Not readily recognizable, the overture to Nabucco opened the concert and captured the imagination of the Adler crowd. Most famous for the “Chorus of the Hebrew Slaves,” the overture has been used as the battle cry for Italian independence and was even spontaneously performed at Verdi’s funeral. In its totality, the overture is fitting for a liberation movement or a funeral.
Beginning waywardly and without much direction, the piece climaxes with the stirring and uplifting chorus. The heroic playing of the brass and the violins carried the performance, especially the subtle pizzicato of the violins, which propped up the errant early portions of the symphony.
Next, the QCSO performed what is no doubt one of the most famous violin concertos in the classical repertoire. Felix Mendelssohn, a boy genius of Mozart-like quality, composed his violin concerto in E minor for Ferdinand David. Both were precocious talents who had known each other since boyhood.
What is most striking about Mendelssohn’s concerto is the coherence that runs through all three movements. To achieve this uncanny sense of integration, Mendelssohn resorted to some rather daring formal innovations, including a linkage of the first two movements and the insertion of the first-movement cadenza not at the end of the movement but as part of the development.
Beginning with the haunting opening bars of the concerto and continuing until vivacious E-major finale, soloist David Perry’s playing meshed well with the orchestra’s mastery of the piece. In fact, it meshed too well. Technically sound, the performance failed to probe the emotional brilliance of the piece.
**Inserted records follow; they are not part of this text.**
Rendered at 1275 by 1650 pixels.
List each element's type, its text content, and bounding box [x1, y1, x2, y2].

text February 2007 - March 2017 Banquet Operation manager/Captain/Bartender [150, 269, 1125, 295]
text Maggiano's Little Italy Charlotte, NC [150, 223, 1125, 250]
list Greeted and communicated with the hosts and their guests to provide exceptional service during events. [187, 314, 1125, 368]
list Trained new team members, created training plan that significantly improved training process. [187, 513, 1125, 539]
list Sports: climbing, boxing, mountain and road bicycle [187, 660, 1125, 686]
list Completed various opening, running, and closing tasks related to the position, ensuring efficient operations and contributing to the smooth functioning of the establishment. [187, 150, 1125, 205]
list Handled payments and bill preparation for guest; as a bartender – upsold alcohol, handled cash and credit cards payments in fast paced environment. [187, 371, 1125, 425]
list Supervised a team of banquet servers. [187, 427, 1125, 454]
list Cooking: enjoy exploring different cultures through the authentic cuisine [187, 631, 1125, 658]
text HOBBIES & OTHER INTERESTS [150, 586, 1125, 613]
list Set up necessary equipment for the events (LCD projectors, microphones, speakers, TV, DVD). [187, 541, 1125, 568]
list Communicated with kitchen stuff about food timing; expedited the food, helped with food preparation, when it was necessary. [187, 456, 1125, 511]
Even though there is little give and take between the orchestra and the soloist, Perry seemingly refused to make the piece his own. Unquestionably qualified to be a soloist, I feel his history as an in-demand concertmaster hindered his ability to escape the confines of the orchestra’s playing. As a result, Saturday’s performance, while acceptable, offered the seasoned listener nothing new. I would have preferred an edgier performance from Perry, one that seized on the work’s inherent passion and utilized the smooth elegance of the andante.
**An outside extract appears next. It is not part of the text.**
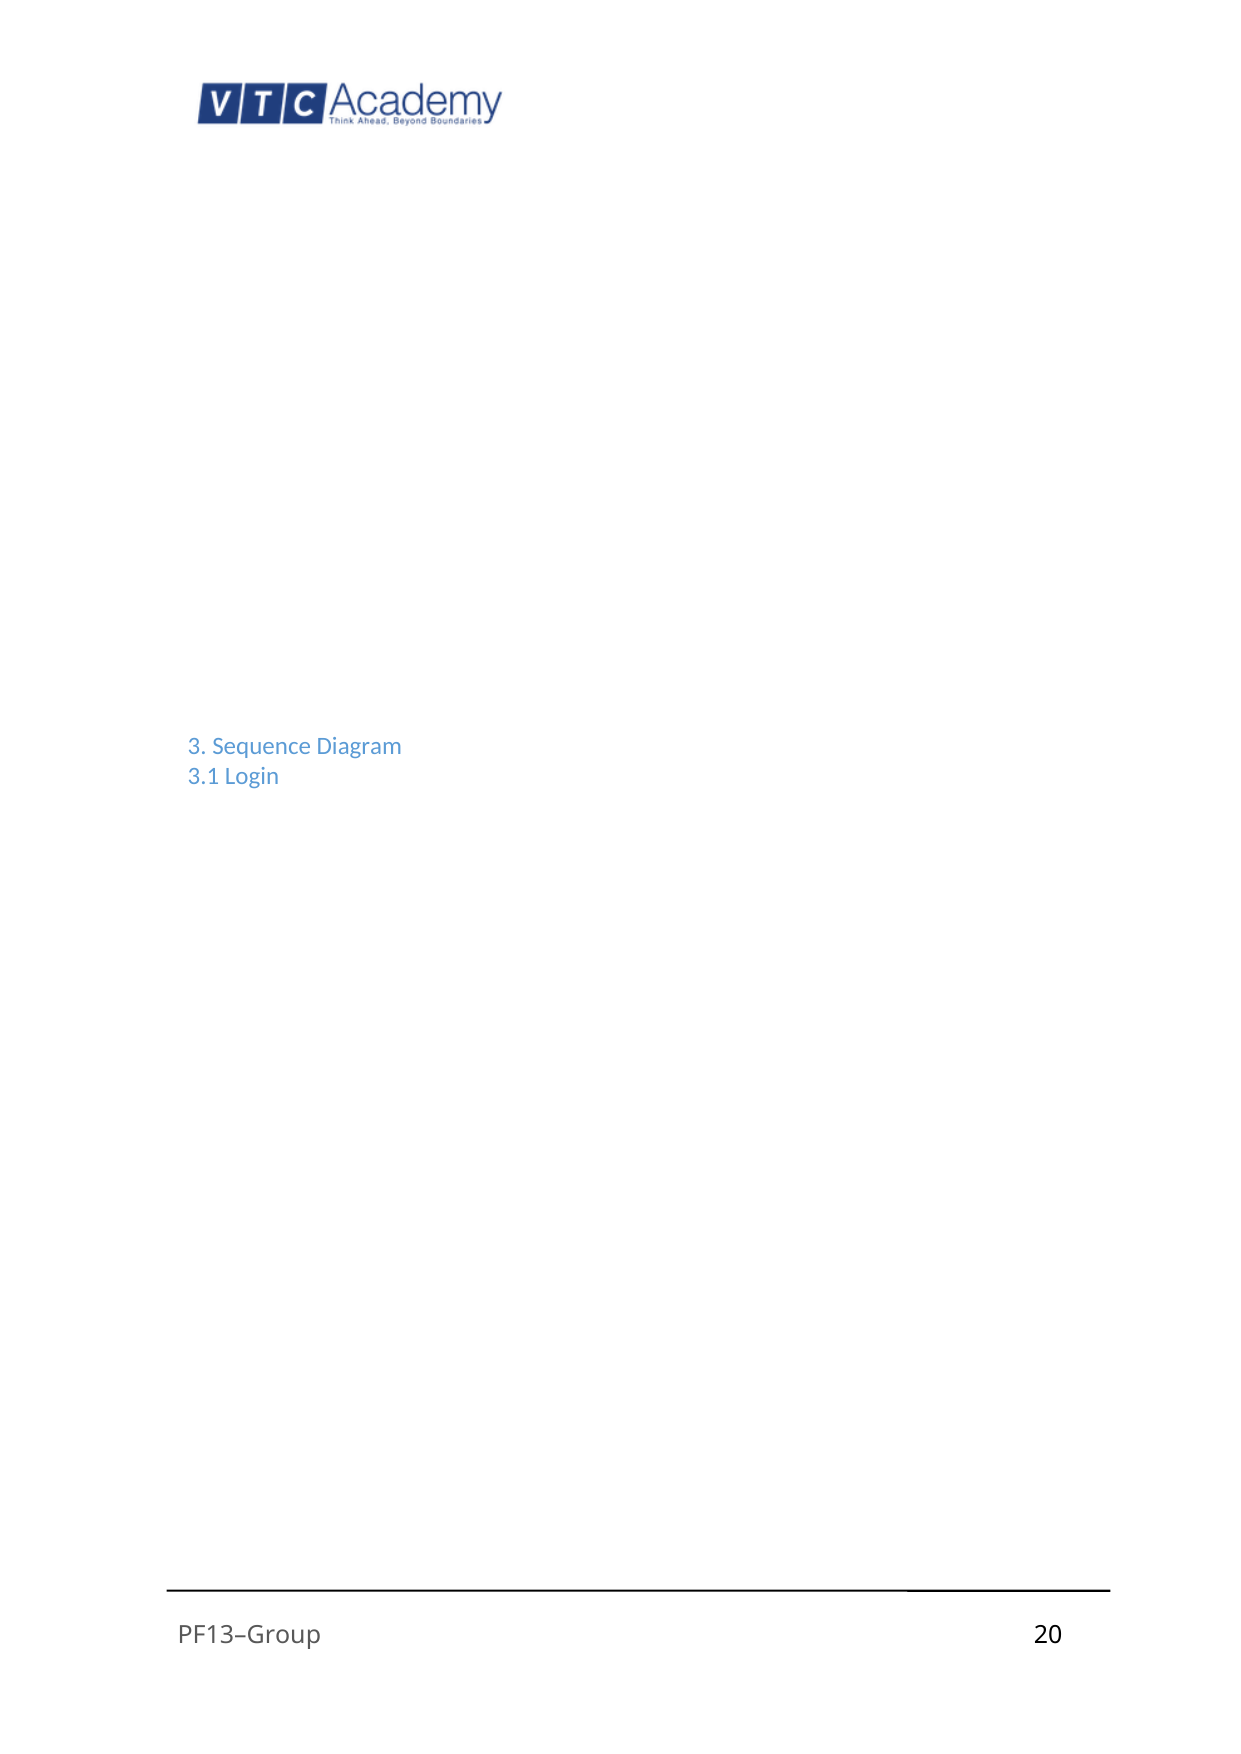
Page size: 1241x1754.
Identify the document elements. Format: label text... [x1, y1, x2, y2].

text 3.1 Login [187, 760, 1053, 791]
picture [187, 75, 513, 135]
text 3. Sequence Diagram [187, 730, 1053, 760]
Even in the highly virtuosic Allegro molto vivace, with its torrent of eighths and sixteenths, Perry refused to take control of the piece and truly set himself apart from the orchestra.
In spite of the usual performance of Mendelssohn’s violin concerto, Schleicher and the QCSO made up for it with a grand performance of Shostakovich’s Fifth Symphony.
The Fifth Symphony developed as a result of the scornful criticism of Shostakovich’s opera Lady Macbeth of the Mtensk District. Unoriginal in construction and style, the symphony begins with a hopelessly tragic first movement and concludes valiantly. The arch-like plan of the symphony’s first movement is one of the most stirring in all of music, and the Quad City Symphony brought out the best of the movement. Schleicher and the QCSO wrought every note of every bar with the requisite amount of overflowing bleakness. Even the somewhat humorous Allegretto was dotted with a sense of despair that at most elicited only a grim smile.
For the course of the second half of the concert, Schleicher carried the QCSO through a stirring interpretation of the Fifth Symphony; I doubt that Schleicher could have drawn more from the orchestra. The symphony, with its collective musical might, profoundly tackled one of the most famous and most difficult orchestral pieces of the 20th Century.
If Saturday’s concert is a premonition of what is to be expected in future from the QCSO, then this year’s concert season will be even more pleasing than last year’s. Schleicher seems to have made the QCSO his own and will continue to offer the area topnotch concerts. The bookends of the concert, the Nabucco overture and Shostakovich’s symphony, more than compensated for a somewhat uninspired interpretation of Mendelssohn’s piece.